Project specific: Community Capitals & Events Database

For our project we are focusing on two different projects, but they are correlated and the end goal is to showcase both of them in our final website. Past few weeks, I’ve had the opportunity to understand what each of the community capitals are, finding ways to measure each capital, finding reliable data sources for them, and A LOT OF DATA-PREPROCESSING for both capitals and events project.

If I had to sum up what I’ve been doing so far, find data source if not given —> extract raw data —> clean and reshape raw data into something useful but also make sure it’s format align with our other dataset so we can use it later for our final visualization website…

Skills I hope to improve

Data visualization in R

So far I’ve mostly worked with the making usable datasets and haven’t tapped into much data visualization and exploratory aspects. This is something we will be doing a lot in the next few weeks so it’s a skill I hope to become proficient in.

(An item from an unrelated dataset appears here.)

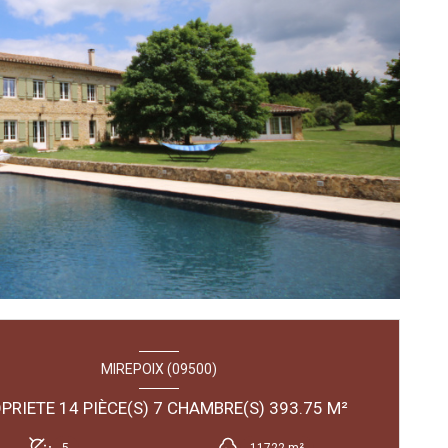
MIREPOIX (09500)
PROPRIETE 14 PIÈCE(S) 7 CHAMBRE(S) 393.75 M²
5
11722 m²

Playing around with raw datasets, cleaning, reshaping, etc

Although I have been doing this, there are still many things I have to learn. I often rely a lot on my projects leader and graduate fellow for making decisions on the dataset, and I also tend to rely on ChatGPT. Therefore, I hope to independent and grow my skills in a important aspect of Data Science.

Machine Learning Techniques

I’m not sure how much ML techniques we will be applying in the future for our projects, but since it’s a field of interest for me, I hope to gain more experience in this field. I’ve applied few ML techniques like scaling features with MinMaxScaler before in our project specific work, they’re very helpful and have many powerful libraries that could be beneficial. Although we may not build large language models or powerful CV models, I hope we apply some fundamental techniques in the future.

Here’s some code chunk of using feature transformation and scaling techniques in our of our datasets:

# Ensure there are no zero or negative values for transformations that require positivity
shift = 1 - new_merged['total_amount'].min()

# Applying transformations
new_merged['log_total_amount'] = np.log(new_merged['total_amount'] + shift)
new_merged['sqrt_total_amount'] = np.sqrt(new_merged['total_amount'])
_, best_lambda = boxcox(new_merged['total_amount'] + shift)
new_merged['boxcox_total_amount'] = boxcox1p(new_merged['total_amount'], best_lambda)

# Scaling transformations
scaler = MinMaxScaler()
new_merged['log_event_magnitude'] = scaler.fit_transform(new_merged[['log_total_amount']])
new_merged['sqrt_event_magnitude'] = scaler.fit_transform(new_merged[['sqrt_total_amount']])
new_merged['boxcox_event_magnitude'] = scaler.fit_transform(new_merged[['boxcox_total_amount']])

# Formatting scaled values
for col in ['log_event_magnitude', 'sqrt_event_magnitude', 'boxcox_event_magnitude']:
    new_merged[col] = new_merged[col].apply(lambda x: "{:.2f}".format(x))

From our first week at Durham to now, a month went by really quick and it’s hard to believe we are already halfway. But my time here so far has been very insightful and I am excited to see what experiences I will continue to gain during the second half!